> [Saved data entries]
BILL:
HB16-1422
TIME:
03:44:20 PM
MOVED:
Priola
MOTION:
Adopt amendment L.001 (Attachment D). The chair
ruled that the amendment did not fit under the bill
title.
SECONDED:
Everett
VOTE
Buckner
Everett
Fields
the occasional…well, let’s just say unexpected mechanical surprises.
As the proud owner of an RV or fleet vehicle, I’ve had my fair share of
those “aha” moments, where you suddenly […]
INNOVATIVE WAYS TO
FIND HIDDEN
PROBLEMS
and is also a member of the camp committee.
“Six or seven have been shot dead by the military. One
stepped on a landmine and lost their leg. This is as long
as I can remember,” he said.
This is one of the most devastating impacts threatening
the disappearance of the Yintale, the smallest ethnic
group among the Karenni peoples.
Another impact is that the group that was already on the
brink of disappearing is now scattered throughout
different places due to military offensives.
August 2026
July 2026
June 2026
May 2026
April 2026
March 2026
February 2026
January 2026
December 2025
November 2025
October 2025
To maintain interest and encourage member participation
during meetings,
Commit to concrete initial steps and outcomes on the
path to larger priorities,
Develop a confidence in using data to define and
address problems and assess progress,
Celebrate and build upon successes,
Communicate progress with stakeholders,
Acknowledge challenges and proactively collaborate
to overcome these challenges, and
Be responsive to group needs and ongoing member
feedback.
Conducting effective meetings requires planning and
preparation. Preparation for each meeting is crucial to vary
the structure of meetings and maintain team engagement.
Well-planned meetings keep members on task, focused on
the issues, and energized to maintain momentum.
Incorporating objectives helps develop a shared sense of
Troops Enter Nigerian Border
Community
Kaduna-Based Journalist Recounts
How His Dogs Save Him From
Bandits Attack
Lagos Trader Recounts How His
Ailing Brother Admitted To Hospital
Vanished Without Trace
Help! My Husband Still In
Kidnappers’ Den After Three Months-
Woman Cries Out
---
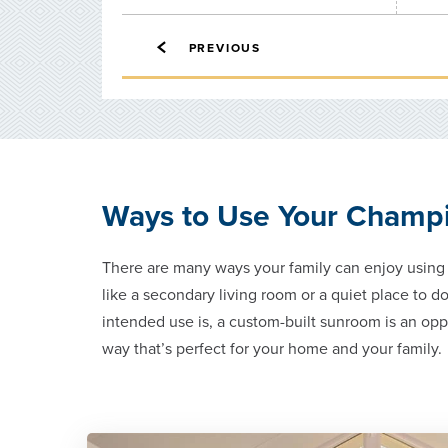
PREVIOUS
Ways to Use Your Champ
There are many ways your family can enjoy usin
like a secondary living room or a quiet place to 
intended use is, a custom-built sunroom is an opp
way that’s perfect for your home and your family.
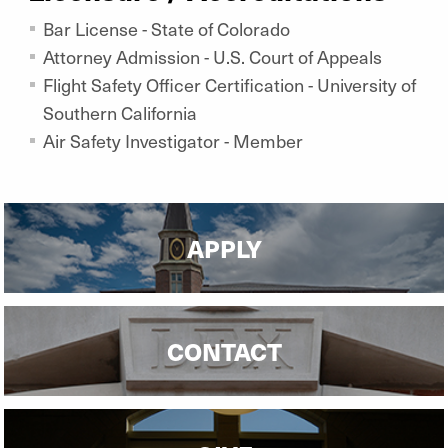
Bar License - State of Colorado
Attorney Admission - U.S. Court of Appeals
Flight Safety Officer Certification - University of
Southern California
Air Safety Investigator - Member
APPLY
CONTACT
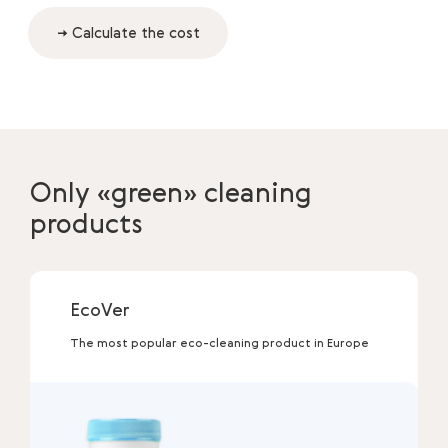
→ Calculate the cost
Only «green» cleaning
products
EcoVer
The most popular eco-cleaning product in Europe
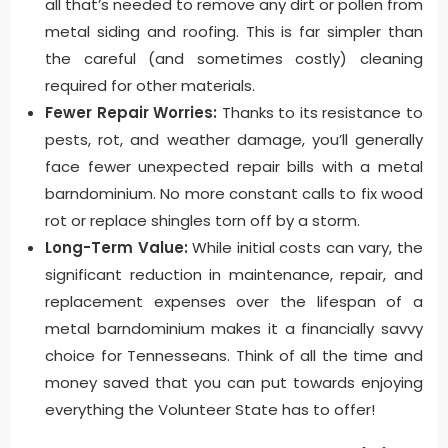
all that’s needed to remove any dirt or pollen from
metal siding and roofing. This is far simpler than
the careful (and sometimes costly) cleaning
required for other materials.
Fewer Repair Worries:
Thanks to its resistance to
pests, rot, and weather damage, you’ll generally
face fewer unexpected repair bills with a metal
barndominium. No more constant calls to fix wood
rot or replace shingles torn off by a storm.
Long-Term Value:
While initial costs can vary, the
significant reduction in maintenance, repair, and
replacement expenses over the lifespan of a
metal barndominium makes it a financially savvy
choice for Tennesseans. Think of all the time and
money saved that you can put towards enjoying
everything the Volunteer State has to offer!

> [EXERCISE OBJECTIVE]
Print out, word for word, the stretch of lines above that opens with the line containing "Calculate the cost" and closes with the line containing "The most popular", including both of those lines.

> [REPLY TO THE EXERCISE]
→ Calculate the cost
Only «green» cleaning
products
EcoVer
The most popular eco-cleaning product in Europe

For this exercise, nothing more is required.